> [Task instructions] Starting at the beginning of the data and ending at the line that contains "utilización de canales", swap "empresas" for "compañías" and change nothing else. Leave the pictures out of your answer.

##########

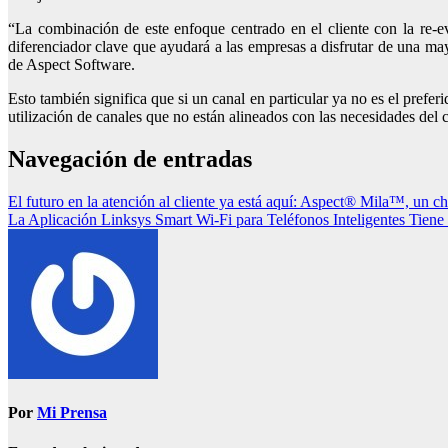
“La combinación de este enfoque centrado en el cliente con la re-ev
diferenciador clave que ayudará a las empresas a disfrutar de una may
de Aspect Software.
Esto también significa que si un canal en particular ya no es el preferi
utilización de canales que no están alineados con las necesidades del c
Navegación de entradas
El futuro en la atención al cliente ya está aquí: Aspect® Mila™, un ch
La Aplicación Linksys Smart Wi-Fi para Teléfonos Inteligentes Tiene
Por
Mi Prensa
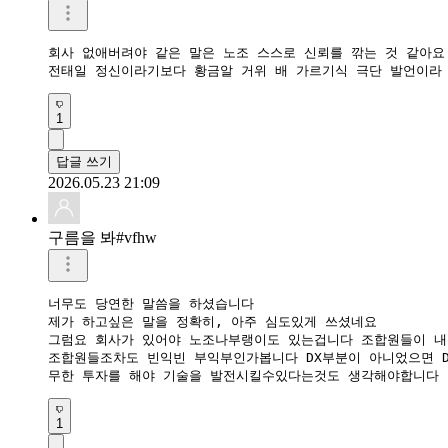
회사 없애버려야 같은 말은 노조 스스로 신뢰를 깎는 것 같아요. 
전태일 정신이라기보다 황금알 거위 배 가르기식 극단 발언이라
1
답글 쓰기
2026.05.23 21:09
구름을 봐#vfhw
너무도 당연한 말씀을 하셨습니다

제가 하고싶은 말을 정확히, 아주 심도있게 쓰셨네요 

그럼요 회사가 있어야 노조나부랭이도 있는겁니다 조합원들이 내는
조합원들조차도 빈익빈 부익부인가봅니다 DX부분이 아니었으면 DS
무한 투자를 해야 기술을 발전시킬수있다는것도 생각해야합니다 
1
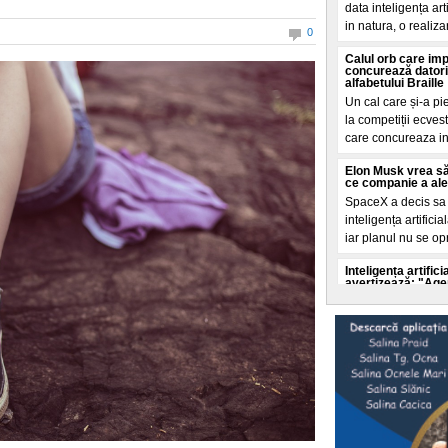
data inteligența ar
in natura, o realiza
0
Calul orb care im
concurează datori
alfabetului Braille
Un cal care și-a pi
la competiții ecves
care concureaza i
Elon Musk vrea să
ce companie a ales 
SpaceX a decis sa c
inteligența artifici
iar planul nu se op
Inteligența artifi
avertizează: "Agenț
ei"
Experții in securit
accelerata a inteli
autoritaților de a o 
Selly a intrat în
doborât de echipa 
Un nou record mondi
litoralul romanesc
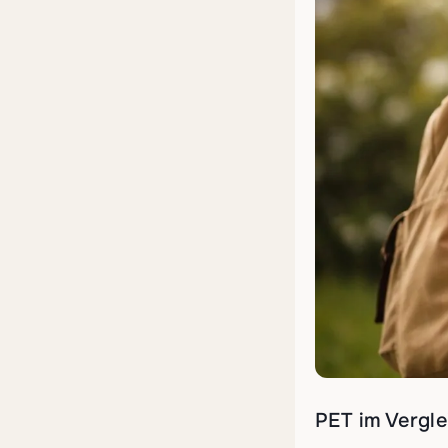
PET im Vergle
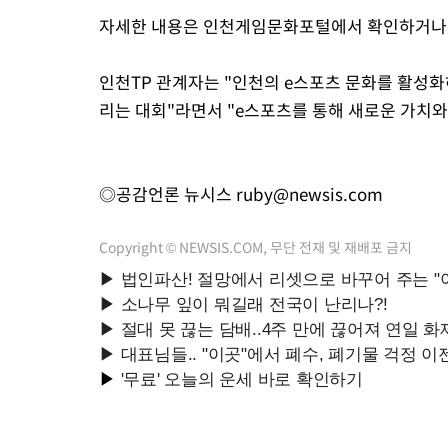
자세한 내용은 인천게임문화포털에서 확인하거나 
인천TP 관계자는 "인천의 e스포츠 문화를 활성화
리는 대회"라면서 "e스포츠를 통해 새로운 가치와
◎공감언론 뉴시스
ruby@newsis.com
Copyright © NEWSIS.COM, 무단 전재 및 재배포 금지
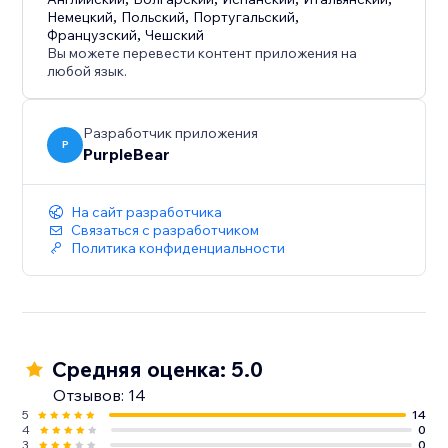
Немецкий
,
Польский
,
Португальский
,
Французский
,
Чешский
Вы можете перевести контент приложения на
любой язык.
Разработчик приложения
P
PurpleBear
На сайт разработчика
Связаться с разработчиком
Политика конфиденциальности
Средняя оценка: 5.0
Отзывов: 14
5
14
4
0
3
0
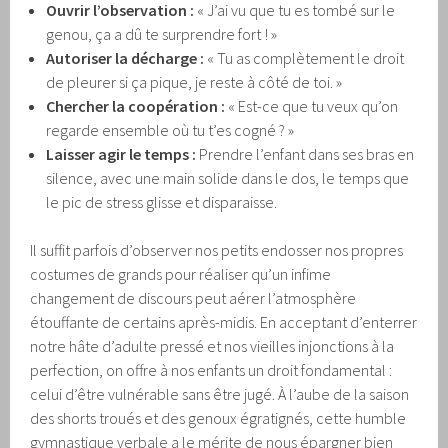
Ouvrir l’observation :
« J’ai vu que tu es tombé sur le
genou, ça a dû te surprendre fort ! »
Autoriser la décharge :
« Tu as complètement le droit
de pleurer si ça pique, je reste à côté de toi. »
Chercher la coopération :
« Est-ce que tu veux qu’on
regarde ensemble où tu t’es cogné ? »
Laisser agir le temps :
Prendre l’enfant dans ses bras en
silence, avec une main solide dans le dos, le temps que
le pic de stress glisse et disparaisse.
Il suffit parfois d’observer nos petits endosser nos propres
costumes de grands pour réaliser qu’un infime
changement de discours peut aérer l’atmosphère
étouffante de certains après-midis. En acceptant d’enterrer
notre hâte d’adulte pressé et nos vieilles injonctions à la
perfection, on offre à nos enfants un droit fondamental :
celui d’être vulnérable sans être jugé. À l’aube de la saison
des shorts troués et des genoux égratignés, cette humble
gymnastique verbale a le mérite de nous épargner bien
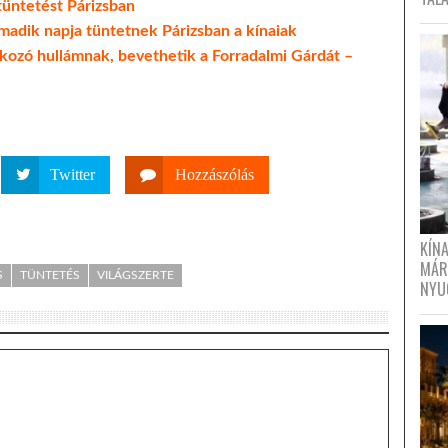
 tüntetést Párizsban
rmadik napja tüntetnek Párizsban a kínaiak
ltakozó hullámnak, bevethetik a Forradalmi Gárdát –
Twitter
Hozzászólás
KÍN
MÁR
S
TÜNTETÉS
VILÁGSZERTE
NYU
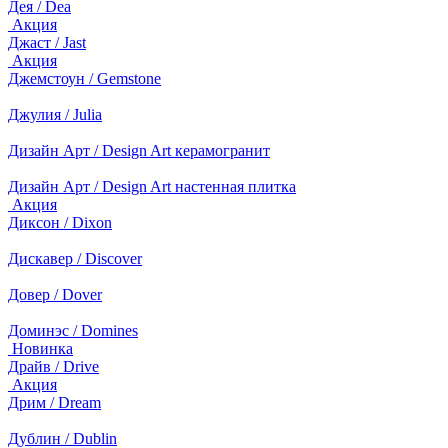
Дея / Dea
Акция
Джаст / Jast
Акция
Джемстоун / Gemstone
Джулия / Julia
Дизайн Арт / Design Art керамогранит
Дизайн Арт / Design Art настенная плитка
Акция
Диксон / Dixon
Дискавер / Discover
Довер / Dover
Доминэс / Domines
Новинка
Драйв / Drive
Акция
Дрим / Dream
Дублин / Dublin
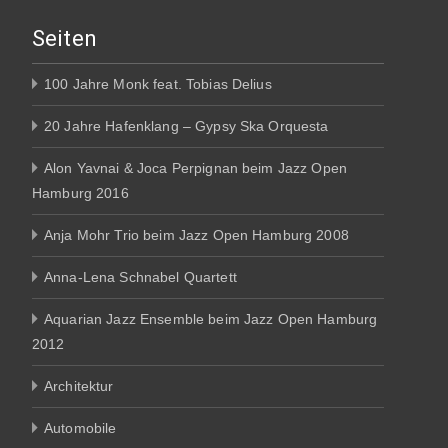
Seiten
100 Jahre Monk feat. Tobias Delius
20 Jahre Hafenklang – Gypsy Ska Orquesta
Alon Yavnai & Joca Perpignan beim Jazz Open
Hamburg 2016
Anja Mohr Trio beim Jazz Open Hamburg 2008
Anna-Lena Schnabel Quartett
Aquarian Jazz Ensemble beim Jazz Open Hamburg
2012
Architektur
Automobile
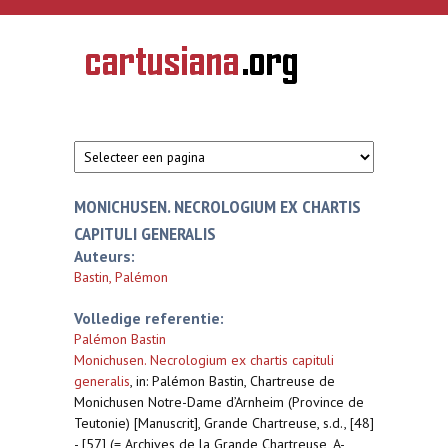
Overslaan en naar de inhoud gaan
CARTUSIANA
Geschiedenis
van de
kartuizerorde
in de
Nederlanden
MONICHUSEN. NECROLOGIUM EX CHARTIS
CAPITULI GENERALIS
Auteurs:
Bastin, Palémon
Volledige referentie:
Palémon Bastin
Monichusen. Necrologium ex chartis capituli
generalis
,
in: Palémon Bastin, Chartreuse de
Monichusen Notre-Dame d’Arnheim (Province de
Teutonie) [Manuscrit], Grande Chartreuse, s.d., [48]
- [57] (= Archives de la Grande Chartreuse, A-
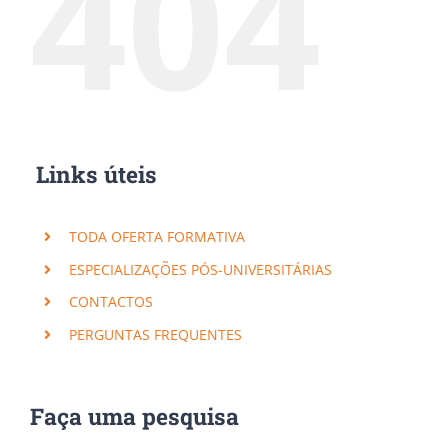
404
Links úteis
TODA OFERTA FORMATIVA
ESPECIALIZAÇÕES PÓS-UNIVERSITÁRIAS
CONTACTOS
PERGUNTAS FREQUENTES
Faça uma pesquisa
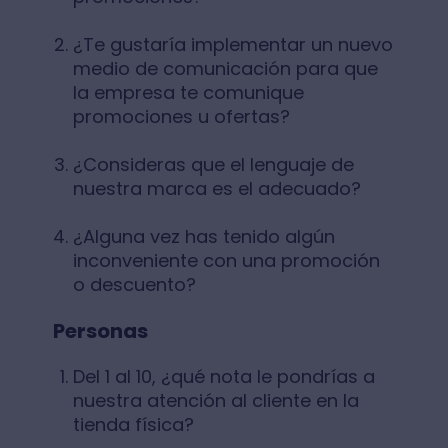
¿Te gustaría implementar un nuevo
medio de comunicación para que
la empresa te comunique
promociones u ofertas?
¿Consideras que el lenguaje de
nuestra marca es el adecuado?
¿Alguna vez has tenido algún
inconveniente con una promoción
o descuento?
Personas
Del 1 al 10, ¿qué nota le pondrías a
nuestra atención al cliente en la
tienda física?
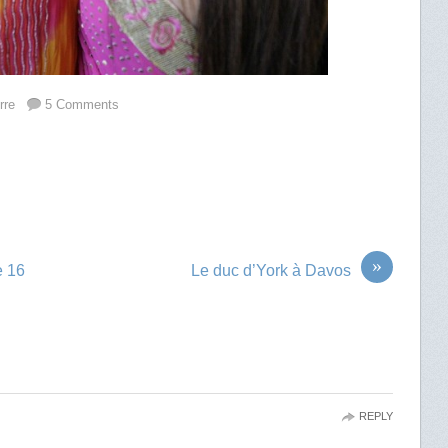
rre
5 Comments
»
e 16
Le duc d’York à Davos
REPLY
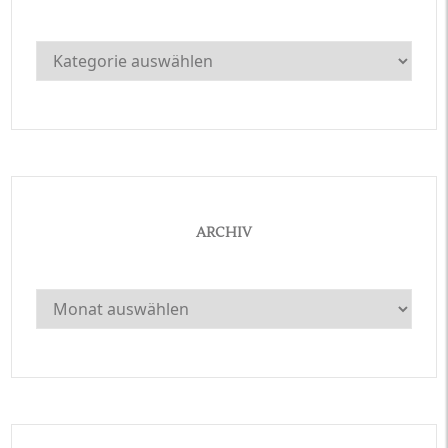
Kategorien
ARCHIV
Archiv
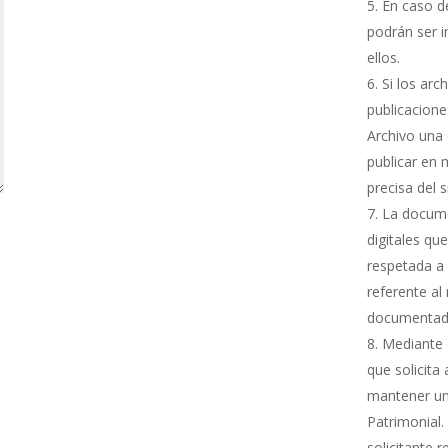
En caso de
podrán ser i
ellos.
Si los arc
publicacione
Archivo una 
publicar en 
precisa del 
La docume
digitales qu
respetada a 
referente al
documentada
Mediante e
que solicita
mantener una
Patrimonial.
solicitante 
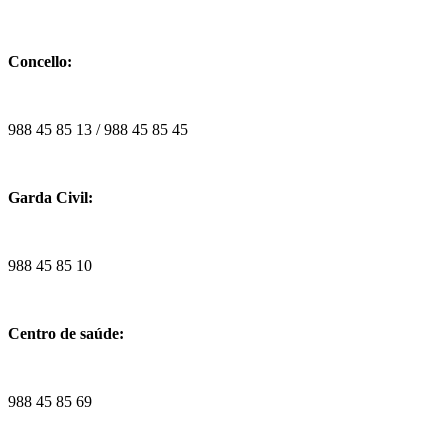
Concello:
988 45 85 13 / 988 45 85 45
Garda Civil:
988 45 85 10
Centro de saúde:
988 45 85 69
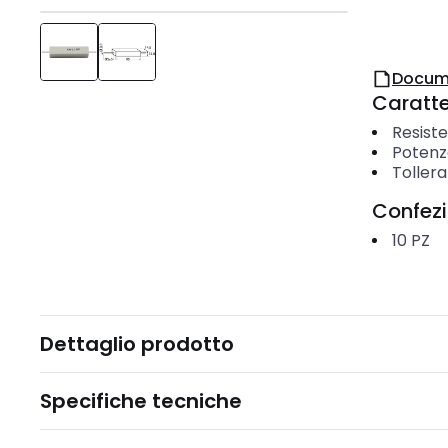
Docum
Caratter
Resist
Potenz
Toller
Confez
10
PZ
Dettaglio prodotto
Specifiche tecniche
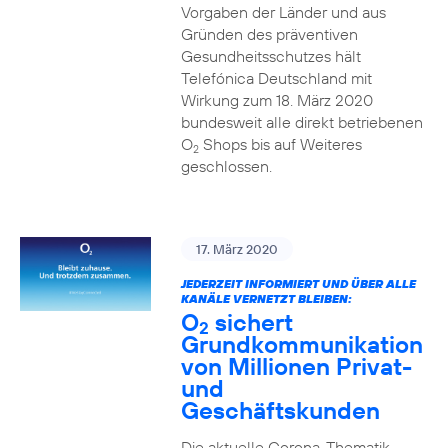
Vorgaben der Länder und aus
Gründen des präventiven
Gesundheitsschutzes hält
Telefónica Deutschland mit
Wirkung zum 18. März 2020
bundesweit alle direkt betriebenen
O
Shops bis auf Weiteres
2
geschlossen.
17. März 2020
JEDERZEIT INFORMIERT UND ÜBER ALLE
KANÄLE VERNETZT BLEIBEN:
O
sichert
2
Grundkommunikation
von Millionen Privat-
und
Geschäftskunden
Die aktuelle Corona-Thematik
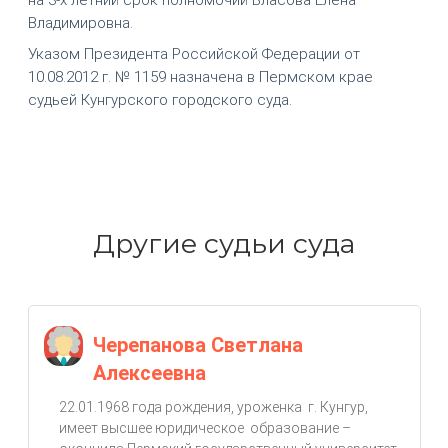
Владимировна.
Указом Президента Российской Федерации от
10.08.2012 г. № 1159 назначена в Пермском крае
судьей Кунгурского городского суда.
Другие судьи суда
Черепанова Светлана
Алексеевна
22.01.1968 года рождения, уроженка г. Кунгур,
имеет высшее юридическое образование –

##########

> [Problem solution]
“La combinación de este enfoque centrado en el cliente con la re-ev
diferenciador clave que ayudará a las compañías a disfrutar de una may
de Aspect Software.
Esto también significa que si un canal en particular ya no es el preferi
utilización de canales que no están alineados con las necesidades del c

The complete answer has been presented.